In the last decade, new paleoclimate archives were obtained in the course of expeditionary work involving the Institute of Geography of the Russian Academy of Sciences. Among them are ice cores of the Western plateau of Elbrus (Mikhalenko et al. 2015; Kozachek et al. 2017), bottom sediments of the lakes Karakel, Donguz-Orun, Khuko (Solomina et al. 2013; Alexandrin et al. 2018), etc. The obtained cores were studied and dated by laboratory methods; their elemental and isotopic compositions were determined (Darin et al. 2015a; Darin et al. 2015b; Kozachek et al. 2015). Until now, among the existing statistical approaches, mostly the correlation-regression and component analysis have been applied to study the new data (Alexandrin et al. 2018). Among the applications of cluster analysis to these data, only works on studying the backward air mass trajectories and dust transfer are known (Kutuzov et al. 2017; Khairedinova et al. 2017).

Cluster analysis is used to split a certain set of objects into relatively homogeneous groups (clusters). In this work, the clustering procedure was applied independently to investigate several synchronous time series characterizing the dynamics of the natural environment in the Central Caucasus in the 20th century. As the result of this procedure, each time series is divided into intervals corresponding to different clusters. Thus, a time sequence of clusters or parts of them appears in each data series.

In our work a nonparametric method of clustering functional data, the Bagging Voronoi K-Medoid Alignment (BVKMA) algorithm, was applied to analyze the data. This clustering method and its application for studying bottom sediments are described in detail in (Abramowicz et al. 2017) and summarized in the Method section of our paper. A specific feature of this approach is that splitting annual data into clusters is based on the shape of intraannual variations of the parameter under investigation. In that way, the analysis is aimed at answering the question «which time periods are similar and which are different in terms of their intra-annual variability». This clustering method may be only applied to the data that have several measurements for each period.

Moreover, the advantage of BVKMA compared to previously developed methods of clustering functional data is the ability of the method to deal jointly with two effects, revealing by data, that can lead the clustering procedure to a tendency of considering substantially similar or interconnected data as completely different or independent, what may be regarded as misclassification.

The first issue is the effect of misalignment functional data that is typically manifested in time lags. For instance, if the functional data are represented as time-dependent curves, one can notice time lags of peaks of some curves compared to the others, despite a common shape and reasons of the observed variability (see, e.g., Sangalli et al. 2010). The Alignment procedure, implemented in BVKMA, is intended to prevent possible misclassification of the curves during clustering due to their misalignment. In climatic research, the misalignment may naturally occur in annually repeated seasonal patterns.

--------------------------------------------------

▶ _REQUIRED ACTION 1_
According to the passage on clustering Caucasus climate data, what does the BVKMA algorithm use as the basis for splitting annual data into clusters?
▶ _REQUIRED ACTION 2_
Extend the passage on clustering Caucasus climate data, starting right after its final sentence.

▶ _COLLECTED MATERIAL_
--------------------------------------------------

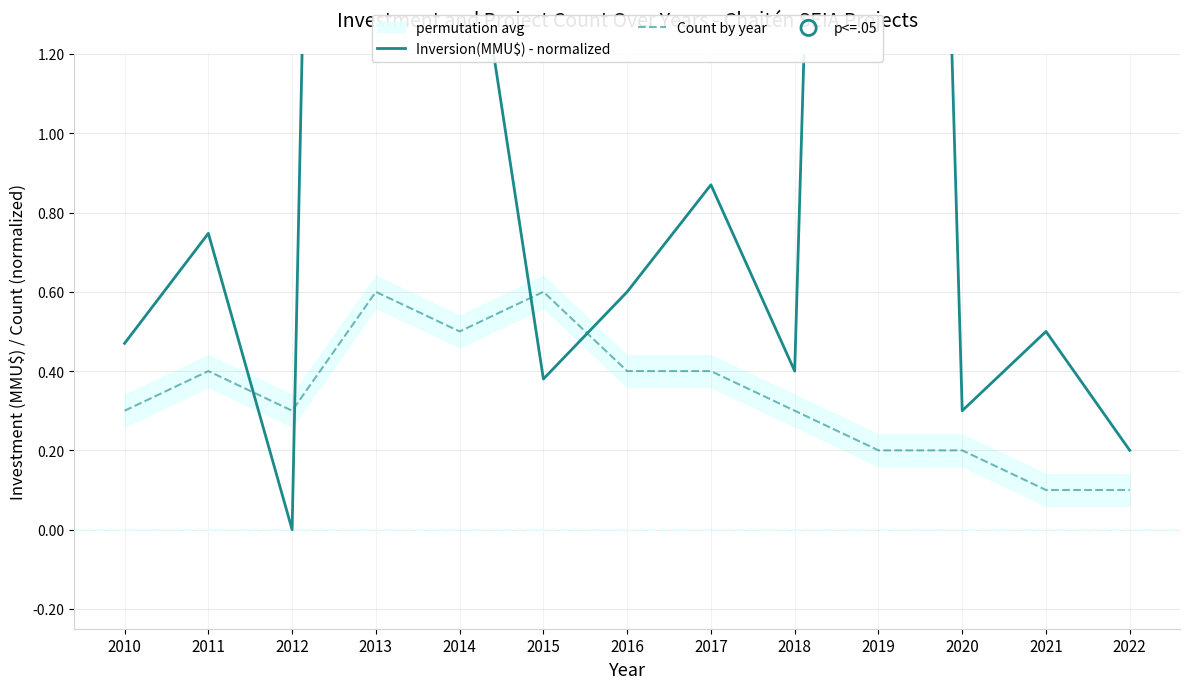

Which series has the largest total across all categories?

Inversion_by_year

--------------------------------------------------

▶ _EXERCISE OUTPUT 1_
The shape of intra-annual variations of the parameter under investigation.

▶ _EXERCISE OUTPUT 2_
The second effect that is important to account for, is a possible time/spatial dependence of functional data. For example, the neighboring annual curves, derived from high resolution paleoclimatic records, may be regarded as «dependent» because they are supposed to reflect common processes and effects characterizing the natural environment of a given period. In BVKMA algorithm the account for data dependency, expressed by a tendency to attribute consecutive curves to the same cluster, is provided by the usage of the Voronoi tessellation (Abramowicz et al. 2017). Also, the type of dependency (spatial or temporal) does not impose restrictions on the applicability of the method. Moreover, the spatial dependence observed for the parameter of interest in annual layers of proxy data can be transformed into temporal dependence on the base of known dating of the proxy. In our study, this is the case for lake sediment and ice core data.

The main purpose of our investigation is to assess the degree of consistency of the resulting clusters for geochemical, isotopic and meteorological data series and to find out essential or close time boundaries in different series. This approach of combining various types of data in order to reveal their implicit interrelations may be a useful tool for creating paleoclimate reconstructions.

In many palaeoclimatic studies, researchers aim to find modern analogues for past climates, and thus reconstruct specific parameters or palaeoenvironments for specific time periods. The clustering method used in this study previously was applied to cluster millennia-long time- series, resulting in only one cluster covering the whole instrumental period. The results of such an approach could be hardly interpreted in terms of finding modern analogues for past climates. Here for the first time we apply this method for time-series which are several decades long and fully intersect with the instrumental period. The purpose of this approach is (i) to determine whether an instrumental period of usual length could be reasonably divided (clustered) into several sub-periods using this method and different climate and proxy time-series; (ii) to study the shape of medoids (which represent intra-annual variations of parameters) for different climate and proxy time-series and their associations; and (iii) to examine the resulting borders of the clusters, or resulting time periods, in terms of their interpretability.

The Greater Caucasus borders the Russian Plain from the south. It is located in the temperate and subtropical zones between the Black and Caspian Seas. Elbrus volcano (5642 m) - the highest peak of the Caucasus, supports extensive modern glaciation. The climate in the region is dominated by the westerlies. The continentality is increasing from the west to east: the mean June temperature at the foothills of Greater Caucasus is approximately +23-24 °C, while in the east it is higher (25-29 °C): the annual precipitation, on the contrary, decreases in the west-east direction from 4000 mm (Kodory valley) to 1000-1500 mm in the eastern Caucasus (Gvozdetsky and Golubchikov 1987). Precipitation maxima occur in July-September; the warmest month is July, the coldest one is January.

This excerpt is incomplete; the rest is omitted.